Only Mac Miller could bring together a lineup like this. The plucky Pittsburgh rapper has spent the past year making new friends, inviting various rising rap figures to his sprawling LA property to smoke weed and record for free—kind of like when Bart became the most popular kid at Springfield Elementary after Homer and Marge bought a backyard pool. His hobnobbing with the likes of Earl Sweatshirt, Schoolboy Q and Alchemist gave him creative energy, and helped him craft Watching Movies with the Sound Off, the darker, more experimental follow-up to his rosy-cheeked debut Blue Side Park. At Hammerstein Ballroom Tuesday night, Mac shared his bright spotlight with deserving guests: Vince Staples, The Internet, and Chance the Rapper all got to strut their stuff in front of a sold-out crowd of hormonal high schoolers. (For real though—security patrolled with flashlights when a few couples got too hot and heavy.)
As The Internet, Syd tha Kid and Matt Martians are dead set on giving astral jazz and neo-soul a new life amongst the youth sect, and Syd’s cult following of anti-it girls have propped the band up for their upcoming second release, Feel Good. Syd and Matt both readily admit they are still learning, so it's possible their live show changes and grows with each gig. On this night their sound was somewhat muddy and the slower pace dragged at some points. Still, Syd is an engaging if not powerful singer, and her lyrics can be poignant. They say that everyday’s a struggle and it takes time, but do they, do they have a clue? she asks on “They Say,” a thumping R&B cut about how dese niggas won’t hold you back. Backed by a five-piece band, she and Martians commanded the crowd with charm, and ended their set without any flashy solos, letting a spacey groove melt into applause.
Soon, Chance the Rapper’s DJ took the stage to hype up the crowd, playing a stacked set of of-the-moment club anthems for the auditorium of teenagers. “Bandz A Make Her Dance” specifically prompted some JV twerking that made me want to wash my eyes out with soap. Thankfully, Chance suddenly burst on stage to “Good Ass Intro” with the animation of a Sunday pastor. He’d earned his stripes touring the country with Donald Glover in 2012, and it makes sense that he spent a few months opening for an actor. Chance is both emotive and explosive live, and his persona comes off as strong as it does on his acclaimed Acid Rap. Soulful “Cocoa Butter Kisses” was a crowd favorite, and Ab-Soul came out for the slow-burning bounce of “Smoke Again.” Shadows of Eminem and Kanye West loomed as Chance darted back and forth across the stage. He’s clearly at home in front of an audience.

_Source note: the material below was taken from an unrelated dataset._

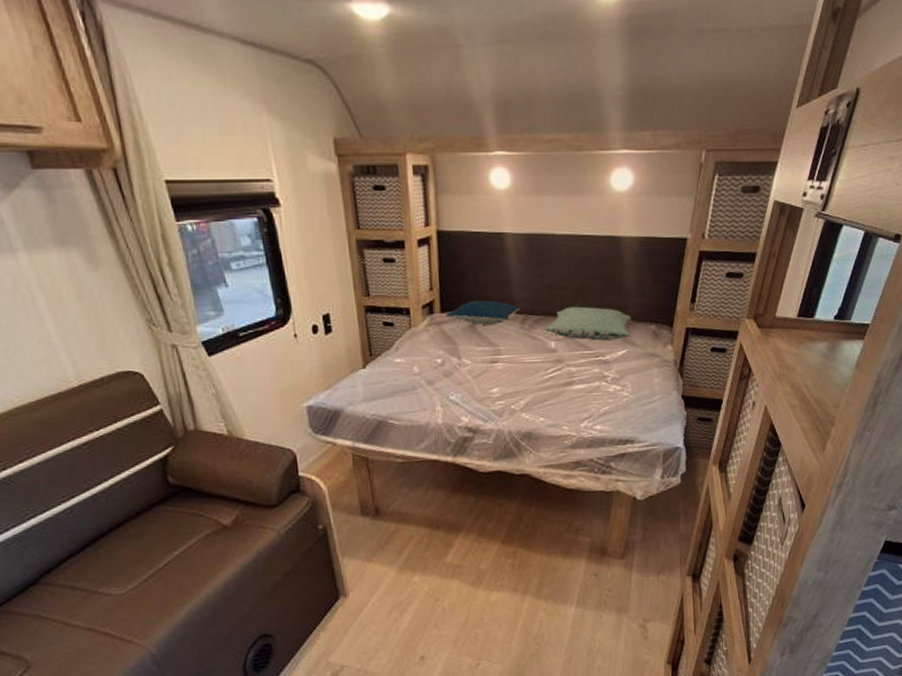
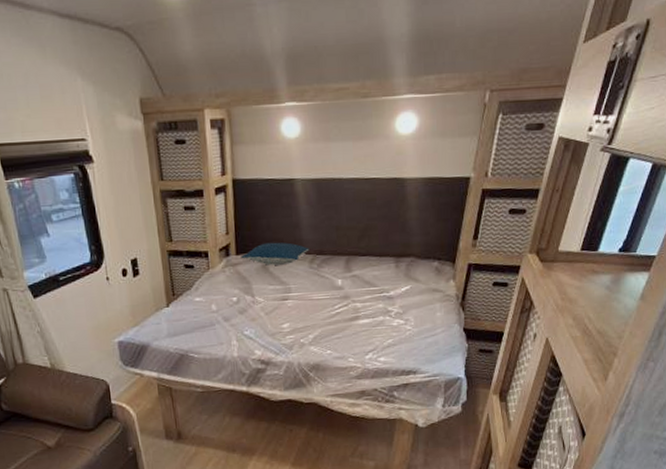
pillow: present [544,306,631,341] -> none [332,245,414,278]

After the string of openers, the lights dimmed and a grainy, static-soaked voice radioed in from the deep cosmos.The crowd erupted in a swirl of purple lights and heavy fog, and soon Mac had crash landed on stage wearing denim overalls (purchased during an earlier FADER TV shoot) and a mischievous grin. He swigged from a bottle of Jameson whiskey between bars on opener “Loud,” and churned through the first half of his hour-plus set with a slapstick energy, sprinting, leaping, and fake passing out to his fans’ delight. These were diehard Mac Millerites who knew every word, and Mac half-seriously addressed the progression they’ve watched closely since day one. “It’s been a weird year for me,” he confessed between cuts. “Everybody always asks, ‘What happened to Mac? Where did all these big ass chains come from? Oh I know what it is. It must be the drugs!” he said before launching into "Red Dot Music," his collaboration with Action Bronson and Loaded Lux from Watching Movies. Later Earl Sweatshirt, in town after performing in a tiny garage for vitaminwater and The FADER's #uncapped series on Monday, also popped up. “Give it up for yourselves, white people!” he shouted after their collab “I’m Not Real,” and didn’t overstay his welcome. The same can’t be said for Mac, who brought The Internet back out to shift gears into a smoky jam band set that, if lovable, simply went on too long. Between live renditions of his Flying Lotus collab “SDS” and the infamous Lord Finesse-jacking “Kool-Aid & Frozen Pizza,” Mac covered a rockabilly song, played an extended (extended) guitar solo behind his head, and rapped the theme song to the Fresh Prince of Bel-Air. By the time he fired up a chant of “Thank You Based God!” many in the crowd were fatigued, and some kids toward the back streamed out early. But spontaneity was key to the spirit of his set, and it’s clear that Mac is currently having the time of his life. If this eccentric phase of his career continues to provide bigger platforms for fellow artists as engaging as these, the better for all of us to sit back and watch.